There are other factors at play. A few weeks back, South Korean regulators expressed concern about the use of excessive leverage by retail investors, particularly through leveraged exchange -traded funds offering several times the return of the Kospi. Samsung Electronics was obliged to offer employees windfall payments to prevent industrial action. The Philadelphia Semiconductor Index SOX has also nosedived 16% from June's high and the U.S.-listed Roundhill Memory ETF DRAM DRAM, whose top holdings are SK Hynix and Samsung, tumbled 6% Tuesday and is indicating another 4% in premarket trading Wednesday.

Sentiment has also been dented by news that the Chinese AI platform DeepSeek is planning to develop its own chips, in response to the tightness of supply, an initiative to reduce its reliance on Nvidia (NVDA) chips and the increasing costs of the cutting-edge, high-bandwidth products. Elsewhere in China, a state-backed semiconductor company, ChangXin Memory Technologies has recently attracted attention as Apple $(AAPL)$ began testing its chips as part of its plans to extend and diversify its supply chain.

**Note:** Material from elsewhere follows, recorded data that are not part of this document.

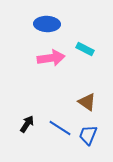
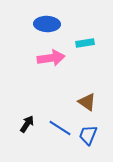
cyan rectangle: moved 6 px up; rotated 36 degrees counterclockwise
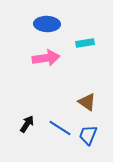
pink arrow: moved 5 px left
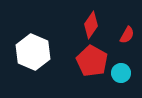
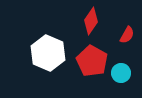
red diamond: moved 4 px up
white hexagon: moved 15 px right, 1 px down
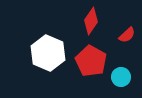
red semicircle: rotated 18 degrees clockwise
red pentagon: moved 1 px left
cyan circle: moved 4 px down
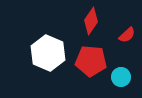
red pentagon: rotated 24 degrees counterclockwise
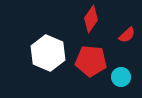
red diamond: moved 2 px up
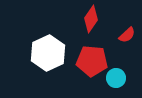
white hexagon: rotated 12 degrees clockwise
red pentagon: moved 1 px right
cyan circle: moved 5 px left, 1 px down
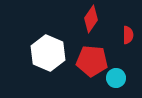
red semicircle: moved 1 px right; rotated 48 degrees counterclockwise
white hexagon: rotated 12 degrees counterclockwise
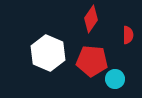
cyan circle: moved 1 px left, 1 px down
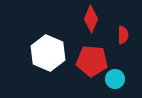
red diamond: rotated 12 degrees counterclockwise
red semicircle: moved 5 px left
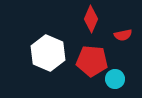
red semicircle: rotated 78 degrees clockwise
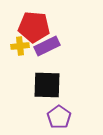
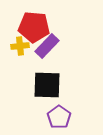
purple rectangle: rotated 20 degrees counterclockwise
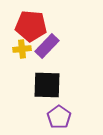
red pentagon: moved 3 px left, 1 px up
yellow cross: moved 2 px right, 3 px down
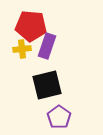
purple rectangle: rotated 25 degrees counterclockwise
black square: rotated 16 degrees counterclockwise
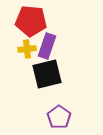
red pentagon: moved 5 px up
yellow cross: moved 5 px right
black square: moved 11 px up
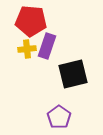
black square: moved 26 px right
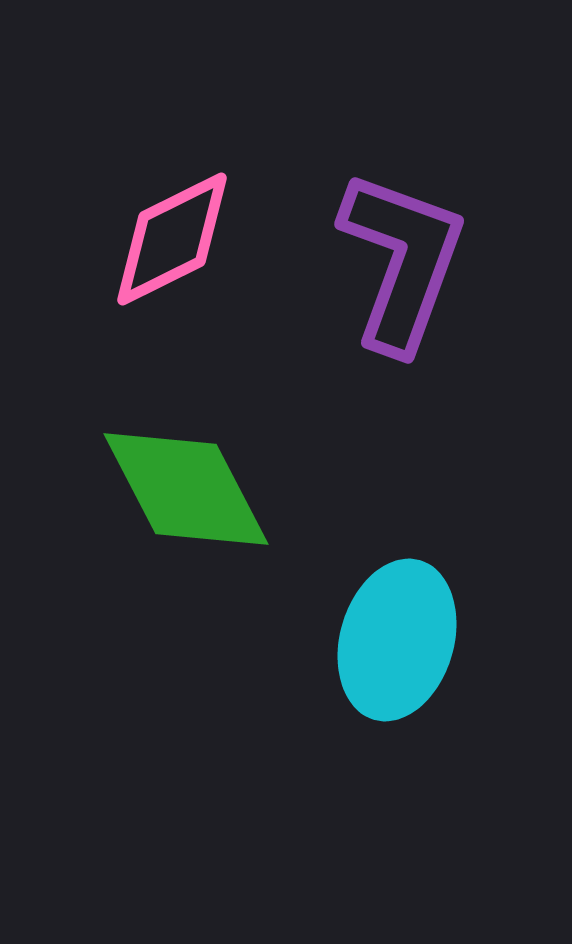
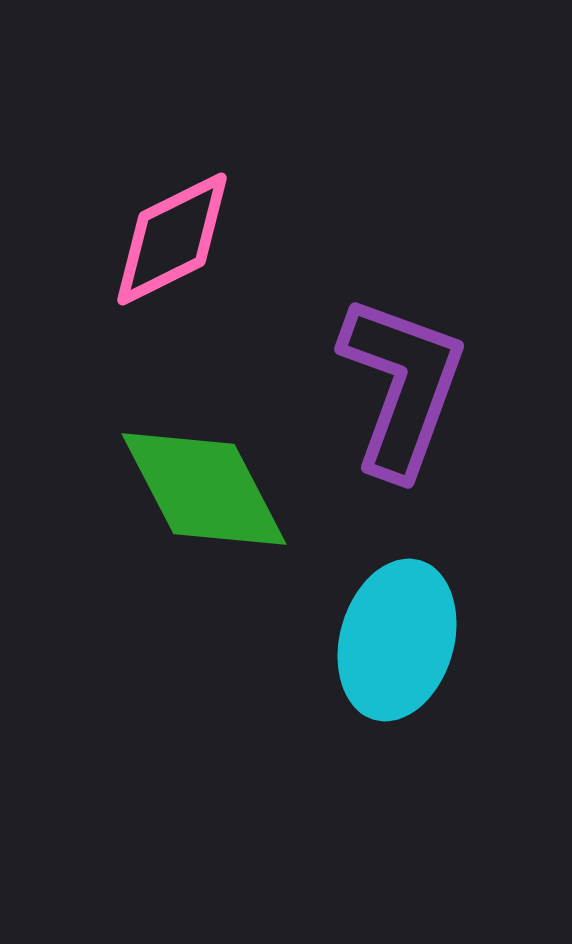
purple L-shape: moved 125 px down
green diamond: moved 18 px right
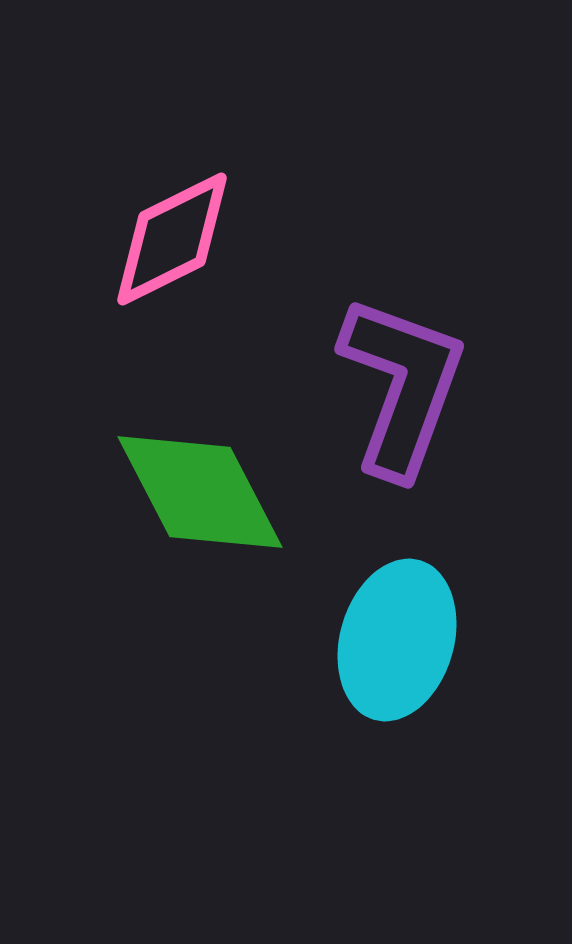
green diamond: moved 4 px left, 3 px down
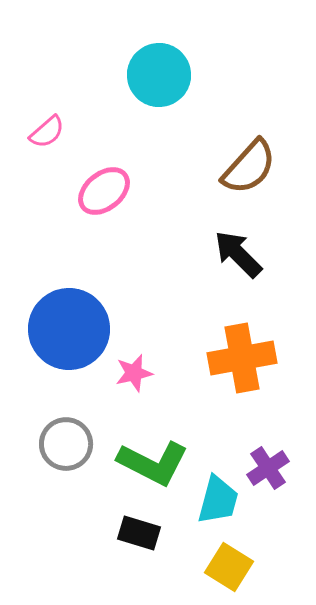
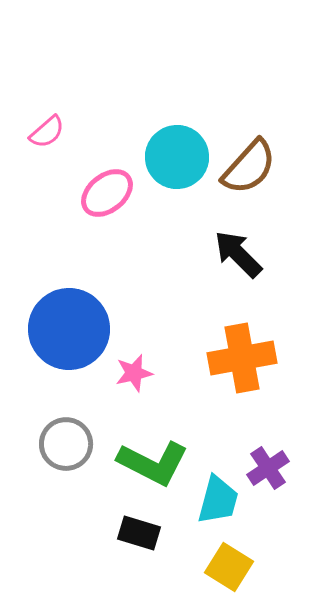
cyan circle: moved 18 px right, 82 px down
pink ellipse: moved 3 px right, 2 px down
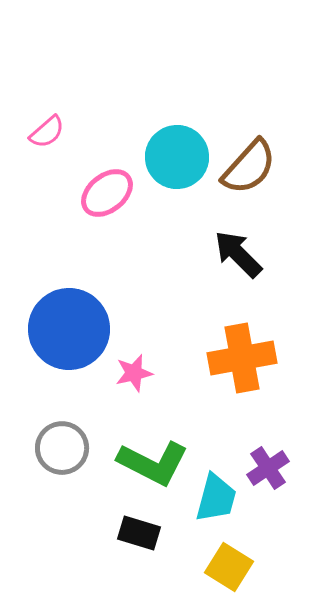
gray circle: moved 4 px left, 4 px down
cyan trapezoid: moved 2 px left, 2 px up
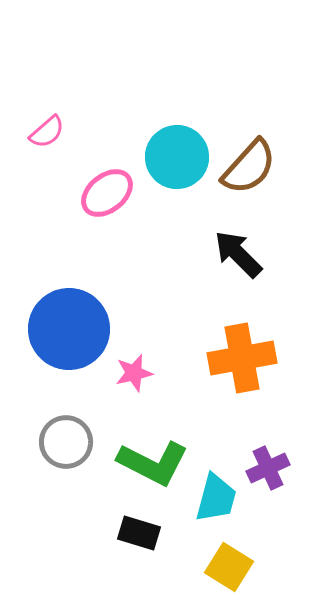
gray circle: moved 4 px right, 6 px up
purple cross: rotated 9 degrees clockwise
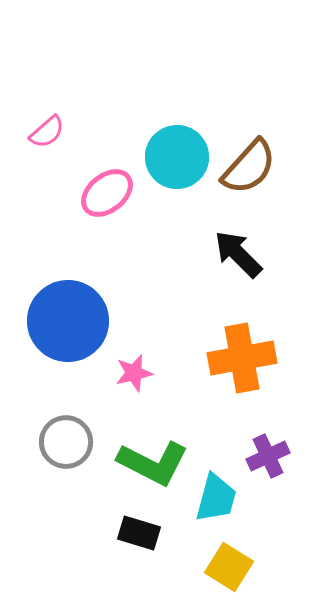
blue circle: moved 1 px left, 8 px up
purple cross: moved 12 px up
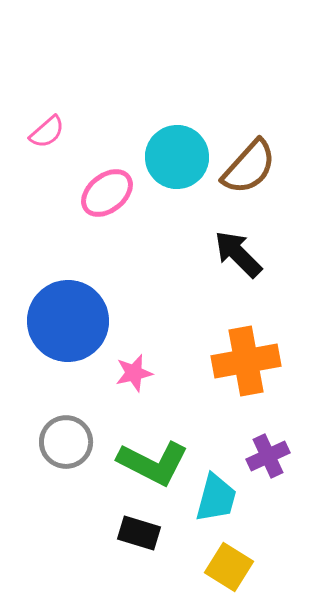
orange cross: moved 4 px right, 3 px down
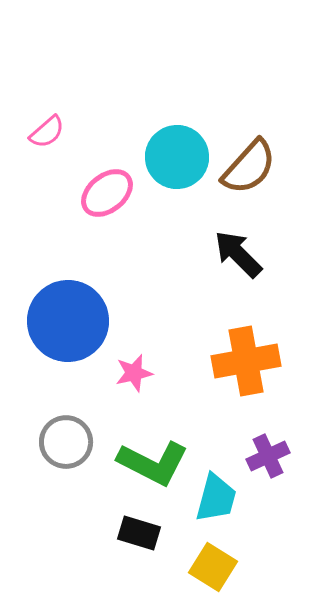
yellow square: moved 16 px left
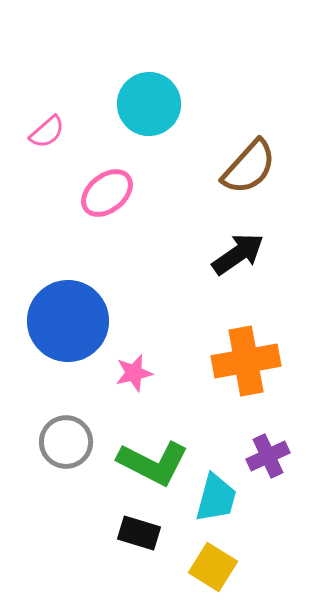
cyan circle: moved 28 px left, 53 px up
black arrow: rotated 100 degrees clockwise
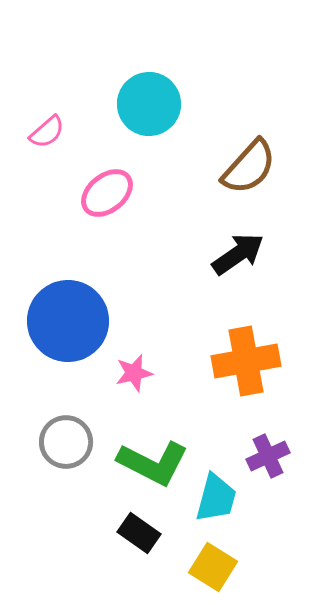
black rectangle: rotated 18 degrees clockwise
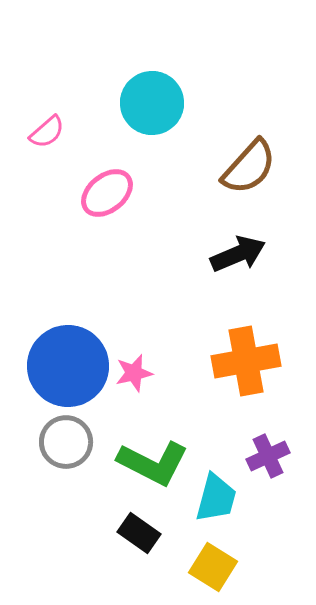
cyan circle: moved 3 px right, 1 px up
black arrow: rotated 12 degrees clockwise
blue circle: moved 45 px down
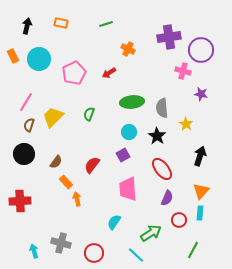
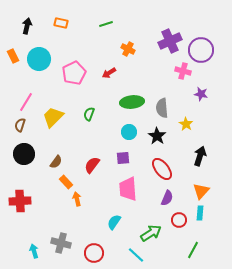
purple cross at (169, 37): moved 1 px right, 4 px down; rotated 15 degrees counterclockwise
brown semicircle at (29, 125): moved 9 px left
purple square at (123, 155): moved 3 px down; rotated 24 degrees clockwise
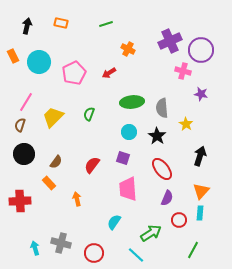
cyan circle at (39, 59): moved 3 px down
purple square at (123, 158): rotated 24 degrees clockwise
orange rectangle at (66, 182): moved 17 px left, 1 px down
cyan arrow at (34, 251): moved 1 px right, 3 px up
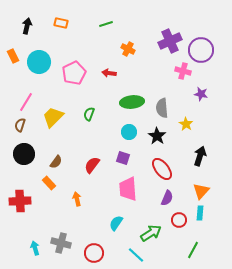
red arrow at (109, 73): rotated 40 degrees clockwise
cyan semicircle at (114, 222): moved 2 px right, 1 px down
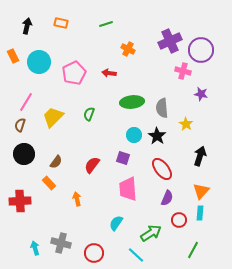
cyan circle at (129, 132): moved 5 px right, 3 px down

None of these narratives on its own is probably sufficient to justify the correction witnessed of late - and Samsung's preliminary results announced Tuesday bolstered analyst opinion if not traders' - but when share prices have increased so much, the cumulative impact is to sap energy from the market.

Upcoming catalysts for the Korean market as a whole and the memory chip makers in particular are the SK Hynix ADR listing Friday, while both SK Hynix and Samsung will release second-quarter earnings at the end of July.

As Kospi declines but earnings continue to be upgraded, the market is becoming cheaper. According to FactSet, the index now trades on a price-to-earnings multiple of just 7.6 times for the next twelve months. Compare this to the multiple for emerging markets EEM as a whole - 12 times - and the S&P 500 SPX on 20 times December 2026 earnings.